# Kinze vs. John Deere...Round Two?



## Vol (Jul 5, 2009)

Sounds like JD is back to it's old ways when dealing with Kinze.

Regards, Mike

http://www.agweb.com/article/kinze-asks-court-to-block-deere-from-getting-confidential-materials-naa-ben-potter/


----------



## Thorim (Jan 19, 2015)

Seems to me when a company gets as big as J.D. they come to believe they can do anything they want with out consequences for their actions...


----------



## stack em up (Mar 7, 2013)

LETS GET READY TO RUUUMMMMMMMBBBBBBBLLLLLLLLLLLLLEEEEEE!!!!


----------



## Vol (Jul 5, 2009)

I guess JD Corporate is still whizzed over Kinze successfully defeating JD earlier....trying to get some licks in.

Regards, Mike


----------



## stack em up (Mar 7, 2013)

I think Mr Kinzenbaw has a lot more lawyer friends than he did 30 years ago. Deere still has more money, but I think the playing field has been leveled a bit since then


----------



## PaMike (Dec 7, 2013)

As a privately held business owner that has a lot of propriatry technical information I would risk going to jail before I ever turned over MY INFORMATION to the gov or a competitor. Its just crazy to think that anyone would even ask that...

...its almost even funnier to think that Kinze would ever even do it...if he had the balls to fight JD when he was just a little nobody, I am pretty sure he will take this battle pretty far...


----------



## luke strawwalker (Jul 31, 2014)

PaMike said:


> As a privately held business owner that has a lot of propriatry technical information I would risk going to jail before I ever turned over MY INFORMATION to the gov or a competitor.

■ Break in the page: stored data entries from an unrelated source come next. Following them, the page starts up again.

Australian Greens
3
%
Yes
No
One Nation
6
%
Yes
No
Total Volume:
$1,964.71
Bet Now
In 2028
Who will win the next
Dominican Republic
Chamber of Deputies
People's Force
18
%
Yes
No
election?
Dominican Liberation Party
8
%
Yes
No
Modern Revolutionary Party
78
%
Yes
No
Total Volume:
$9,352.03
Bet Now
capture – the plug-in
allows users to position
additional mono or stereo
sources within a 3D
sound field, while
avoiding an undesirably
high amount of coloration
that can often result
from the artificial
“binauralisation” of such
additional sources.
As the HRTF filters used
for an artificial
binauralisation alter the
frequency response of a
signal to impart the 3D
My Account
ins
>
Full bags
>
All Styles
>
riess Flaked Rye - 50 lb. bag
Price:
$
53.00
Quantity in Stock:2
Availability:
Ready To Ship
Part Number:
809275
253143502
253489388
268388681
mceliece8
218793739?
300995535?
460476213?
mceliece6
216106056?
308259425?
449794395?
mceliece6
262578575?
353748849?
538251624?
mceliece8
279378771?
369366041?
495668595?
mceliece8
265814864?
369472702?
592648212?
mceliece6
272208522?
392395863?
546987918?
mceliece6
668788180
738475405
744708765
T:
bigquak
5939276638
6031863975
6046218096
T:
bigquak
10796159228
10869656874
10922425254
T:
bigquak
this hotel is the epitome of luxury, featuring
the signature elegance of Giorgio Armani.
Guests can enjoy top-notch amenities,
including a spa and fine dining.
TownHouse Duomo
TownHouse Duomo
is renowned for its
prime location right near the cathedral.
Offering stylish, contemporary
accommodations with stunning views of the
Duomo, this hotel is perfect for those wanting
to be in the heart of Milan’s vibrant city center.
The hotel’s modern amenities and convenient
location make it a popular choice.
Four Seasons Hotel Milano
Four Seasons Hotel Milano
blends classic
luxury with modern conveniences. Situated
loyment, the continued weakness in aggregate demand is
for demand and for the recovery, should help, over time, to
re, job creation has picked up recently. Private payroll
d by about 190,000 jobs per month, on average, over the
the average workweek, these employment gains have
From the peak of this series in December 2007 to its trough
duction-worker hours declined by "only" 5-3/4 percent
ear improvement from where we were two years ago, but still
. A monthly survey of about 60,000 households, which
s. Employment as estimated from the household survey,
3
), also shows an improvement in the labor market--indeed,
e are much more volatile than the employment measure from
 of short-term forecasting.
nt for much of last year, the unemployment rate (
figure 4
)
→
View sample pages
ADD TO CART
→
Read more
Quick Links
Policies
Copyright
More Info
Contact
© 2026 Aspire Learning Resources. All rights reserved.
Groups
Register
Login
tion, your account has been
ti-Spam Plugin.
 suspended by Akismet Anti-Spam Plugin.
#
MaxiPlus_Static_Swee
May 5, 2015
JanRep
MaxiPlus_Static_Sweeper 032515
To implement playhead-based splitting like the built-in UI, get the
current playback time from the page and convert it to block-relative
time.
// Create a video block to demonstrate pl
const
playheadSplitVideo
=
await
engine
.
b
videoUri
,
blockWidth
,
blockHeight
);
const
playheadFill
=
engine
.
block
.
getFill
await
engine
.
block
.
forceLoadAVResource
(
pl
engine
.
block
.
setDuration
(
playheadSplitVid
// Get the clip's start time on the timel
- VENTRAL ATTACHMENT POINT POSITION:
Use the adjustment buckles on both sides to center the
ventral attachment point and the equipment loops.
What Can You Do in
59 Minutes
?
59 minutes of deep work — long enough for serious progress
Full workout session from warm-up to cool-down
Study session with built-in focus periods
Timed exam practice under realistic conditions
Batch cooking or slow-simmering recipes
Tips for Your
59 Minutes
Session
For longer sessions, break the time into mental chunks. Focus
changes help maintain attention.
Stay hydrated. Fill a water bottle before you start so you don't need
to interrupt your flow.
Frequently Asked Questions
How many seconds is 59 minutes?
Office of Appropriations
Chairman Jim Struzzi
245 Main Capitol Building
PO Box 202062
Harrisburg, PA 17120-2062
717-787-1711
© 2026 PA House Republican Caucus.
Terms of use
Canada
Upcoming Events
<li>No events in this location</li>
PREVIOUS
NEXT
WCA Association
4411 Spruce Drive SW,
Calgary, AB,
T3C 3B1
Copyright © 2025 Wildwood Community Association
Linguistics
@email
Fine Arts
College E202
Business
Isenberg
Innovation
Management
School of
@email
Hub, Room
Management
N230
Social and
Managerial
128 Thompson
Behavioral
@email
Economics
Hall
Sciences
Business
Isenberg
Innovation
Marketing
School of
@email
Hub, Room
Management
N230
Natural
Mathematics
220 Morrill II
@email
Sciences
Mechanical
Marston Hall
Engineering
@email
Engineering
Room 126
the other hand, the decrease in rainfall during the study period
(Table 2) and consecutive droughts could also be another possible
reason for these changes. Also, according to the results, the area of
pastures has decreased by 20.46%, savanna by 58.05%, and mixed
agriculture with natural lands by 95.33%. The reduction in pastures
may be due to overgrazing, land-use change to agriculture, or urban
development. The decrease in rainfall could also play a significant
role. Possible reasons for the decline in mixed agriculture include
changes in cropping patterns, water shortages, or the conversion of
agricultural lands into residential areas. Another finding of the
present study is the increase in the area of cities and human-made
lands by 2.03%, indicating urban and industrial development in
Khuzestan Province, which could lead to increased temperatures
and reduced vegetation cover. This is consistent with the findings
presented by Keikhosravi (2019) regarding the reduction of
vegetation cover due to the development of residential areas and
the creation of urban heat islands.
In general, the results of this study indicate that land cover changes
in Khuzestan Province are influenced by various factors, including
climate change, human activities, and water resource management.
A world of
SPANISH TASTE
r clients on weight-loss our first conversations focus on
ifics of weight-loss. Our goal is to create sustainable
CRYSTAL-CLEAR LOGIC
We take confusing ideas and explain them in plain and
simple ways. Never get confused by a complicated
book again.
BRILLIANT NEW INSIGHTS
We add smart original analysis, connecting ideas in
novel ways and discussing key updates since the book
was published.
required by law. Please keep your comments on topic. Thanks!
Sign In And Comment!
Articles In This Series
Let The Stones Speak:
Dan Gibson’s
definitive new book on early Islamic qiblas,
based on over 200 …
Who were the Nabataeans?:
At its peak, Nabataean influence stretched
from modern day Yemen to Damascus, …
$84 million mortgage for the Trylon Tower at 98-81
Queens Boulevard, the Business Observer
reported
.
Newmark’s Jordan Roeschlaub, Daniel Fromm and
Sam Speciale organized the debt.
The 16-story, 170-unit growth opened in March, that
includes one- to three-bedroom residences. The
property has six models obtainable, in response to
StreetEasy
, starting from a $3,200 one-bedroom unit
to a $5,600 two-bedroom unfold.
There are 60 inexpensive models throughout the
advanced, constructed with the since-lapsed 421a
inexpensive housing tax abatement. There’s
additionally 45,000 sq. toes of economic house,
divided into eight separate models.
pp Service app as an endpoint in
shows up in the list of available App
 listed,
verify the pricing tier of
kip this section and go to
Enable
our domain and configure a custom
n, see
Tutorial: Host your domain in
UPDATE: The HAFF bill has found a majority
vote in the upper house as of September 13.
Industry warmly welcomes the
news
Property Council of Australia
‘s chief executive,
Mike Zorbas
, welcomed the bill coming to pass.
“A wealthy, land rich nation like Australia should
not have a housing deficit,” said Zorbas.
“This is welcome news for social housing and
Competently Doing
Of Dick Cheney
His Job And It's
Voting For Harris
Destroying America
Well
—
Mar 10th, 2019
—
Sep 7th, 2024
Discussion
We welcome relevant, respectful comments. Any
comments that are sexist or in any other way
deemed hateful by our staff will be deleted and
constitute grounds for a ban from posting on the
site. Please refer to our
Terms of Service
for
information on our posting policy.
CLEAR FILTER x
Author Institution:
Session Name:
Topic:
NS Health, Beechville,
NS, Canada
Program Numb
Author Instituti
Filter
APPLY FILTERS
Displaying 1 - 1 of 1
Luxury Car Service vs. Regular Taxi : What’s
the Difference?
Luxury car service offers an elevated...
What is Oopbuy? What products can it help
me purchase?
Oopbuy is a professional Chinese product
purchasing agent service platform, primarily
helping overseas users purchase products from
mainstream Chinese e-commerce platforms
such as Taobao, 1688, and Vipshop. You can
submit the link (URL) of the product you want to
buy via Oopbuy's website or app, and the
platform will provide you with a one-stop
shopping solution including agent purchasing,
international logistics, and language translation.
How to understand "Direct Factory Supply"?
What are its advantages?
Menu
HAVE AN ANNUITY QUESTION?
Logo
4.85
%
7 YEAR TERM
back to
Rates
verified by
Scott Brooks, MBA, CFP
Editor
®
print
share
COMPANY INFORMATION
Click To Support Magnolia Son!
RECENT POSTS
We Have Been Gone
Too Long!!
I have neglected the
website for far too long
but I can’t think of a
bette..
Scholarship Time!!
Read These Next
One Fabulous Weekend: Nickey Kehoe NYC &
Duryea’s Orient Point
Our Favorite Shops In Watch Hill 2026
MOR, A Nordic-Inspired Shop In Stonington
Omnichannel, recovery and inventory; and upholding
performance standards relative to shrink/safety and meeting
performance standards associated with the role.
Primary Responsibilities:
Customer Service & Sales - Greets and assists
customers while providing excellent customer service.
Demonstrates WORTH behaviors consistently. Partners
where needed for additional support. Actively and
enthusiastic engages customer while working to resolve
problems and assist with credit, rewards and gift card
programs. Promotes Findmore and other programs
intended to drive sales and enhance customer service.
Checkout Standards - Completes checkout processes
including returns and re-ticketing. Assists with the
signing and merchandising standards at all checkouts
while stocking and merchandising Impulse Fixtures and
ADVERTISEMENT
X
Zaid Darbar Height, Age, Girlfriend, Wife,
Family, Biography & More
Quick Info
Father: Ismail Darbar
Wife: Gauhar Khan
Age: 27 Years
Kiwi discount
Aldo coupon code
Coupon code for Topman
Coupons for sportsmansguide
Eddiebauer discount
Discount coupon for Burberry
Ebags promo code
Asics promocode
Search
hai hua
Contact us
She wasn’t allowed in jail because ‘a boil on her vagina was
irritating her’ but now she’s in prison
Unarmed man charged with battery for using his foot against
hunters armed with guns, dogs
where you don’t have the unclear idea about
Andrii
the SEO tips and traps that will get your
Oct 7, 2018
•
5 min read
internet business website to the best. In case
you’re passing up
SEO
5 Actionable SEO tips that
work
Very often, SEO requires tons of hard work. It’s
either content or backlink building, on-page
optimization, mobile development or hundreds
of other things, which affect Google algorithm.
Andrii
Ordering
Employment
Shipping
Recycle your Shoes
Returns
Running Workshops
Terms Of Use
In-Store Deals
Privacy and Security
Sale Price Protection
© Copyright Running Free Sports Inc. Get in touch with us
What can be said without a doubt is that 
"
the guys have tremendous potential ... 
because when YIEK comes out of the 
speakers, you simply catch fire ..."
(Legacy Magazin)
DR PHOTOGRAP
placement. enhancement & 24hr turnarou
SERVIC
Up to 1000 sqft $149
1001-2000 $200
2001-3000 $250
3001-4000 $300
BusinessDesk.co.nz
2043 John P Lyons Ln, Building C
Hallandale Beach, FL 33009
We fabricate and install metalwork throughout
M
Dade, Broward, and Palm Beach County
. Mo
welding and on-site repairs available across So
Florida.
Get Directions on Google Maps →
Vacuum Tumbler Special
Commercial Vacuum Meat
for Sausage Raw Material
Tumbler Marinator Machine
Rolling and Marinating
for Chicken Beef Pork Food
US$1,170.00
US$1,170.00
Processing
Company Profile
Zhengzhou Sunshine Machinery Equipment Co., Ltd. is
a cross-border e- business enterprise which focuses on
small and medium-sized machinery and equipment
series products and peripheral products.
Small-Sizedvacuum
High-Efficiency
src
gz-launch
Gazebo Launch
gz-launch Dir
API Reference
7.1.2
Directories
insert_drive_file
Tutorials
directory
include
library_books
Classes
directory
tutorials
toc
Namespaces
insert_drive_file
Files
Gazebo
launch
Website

Its just crazy to think that anyone would even ask that...
> 
> ...its almost even funnier to think that Kinze would ever even do it...if he had the balls to fight JD when he was just a little nobody, I am pretty sure he will take this battle pretty far...


Yet most of the farmers out there do EXACTLY that (hand over proprietary business information) every single time the stupid USDA or statistics services call them wanting to know how much of everything they have planted and what condition it's in... or their planting intentions, or how harvest is going, whatever.

I CATEGORICALLY REFUSE to divulge that sort of information about *my* business to the gubmint or anybody else for these stupid "reports"... it's tantamount to "insider trading" because the buyers and speculators simply use that data to manipulate the market and steal our crops and livestock from us at the cheapest price possible...

Even the so-called "mandatory" things like the census of ag... I'll fill it out and reply, BUT I only "guesstimate" the figures... an accuracy of within an order of magnitude is close enough for gubmint work... (1/10 to 10X the actual figure).

Later! OL J R : )


----------



## PaMike (Dec 7, 2013)

Its somewhat different in growing a commodity and receiving some government money vs coming up with a completely new product line, on your own dime, with no assistance from the government...

Either way, I wouldn't fault anyone who doesn't want to provide info to the government...


----------



## Teslan (Aug 20, 2011)

PaMike said:


> Its somewhat different in growing a commodity and receiving some government money vs coming up with a completely new product line, on your own dime, with no assistance from the government...
> 
> Either way, I wouldn't fault anyone who doesn't want to provide info to the government...


The government asks those pesky questions of me every year and I don't get one cent from them. Heck I can't even answer some of their questions if I wanted too. Like I have no idea when a couple grass fields were planted. They were planted before I was born.


----------



## BWfarms (Aug 3, 2015)

This is why I won't support JD, greedy corporation. Stick it to em Kinze!


----------



## Vol (Jul 5, 2009)

I really like John Deere tractors....and probably always will. But I am not a fan of their corporate scheming. I know they have squashed many small timers in court. I can still drive the tractors and use a few of their implements and not be a fan of theirs. I don't have any problem making the separation....although some folks just cannot do that...I am fine with it. To each his own.

Regards, Mike


----------



## PaMike (Dec 7, 2013)

John Deere is a marketing company in the ag industry...


----------



## Vol (Jul 5, 2009)

PaMike said:


> John Deere is a marketing company in the ag industry...


And they do a tremendous job in both marketing and ag. We may not like how they operate, but their stockholders sure do.

Regards, Mike


----------



## bbos2 (Mar 20, 2015)

What jd is trying to do is ridiculous. If tables were turned they would never turn over information. For them to expect a competitor to do the same is crazy.

I do hope Deere can buy precision tho. Precision is a very good product. I wish they would have stayed independent, instead of selling out to Monsanto in the first place. We had a great local dealer. Theyd be there when ya called and they were farmers. If they were away from the shop and I needed parts they were the kind of guys that told me where the hide a key was and Just leave a note with ant parts you took. Really great guys. Monsanto came along and shut them down in a week. My closest dealer is 2 hours away now. If Deere buys Monsanto the local dealers want to work together because they have the knowalage. With all this equipment, and my 2 hour drive turns into 10 minutes

It's a big problem across all of ag. They're all consolidating to shove out the small guy.

And no I'm not prejudice against any color. I have 4 different colors in barn and several brands, maybe 5 by spring


----------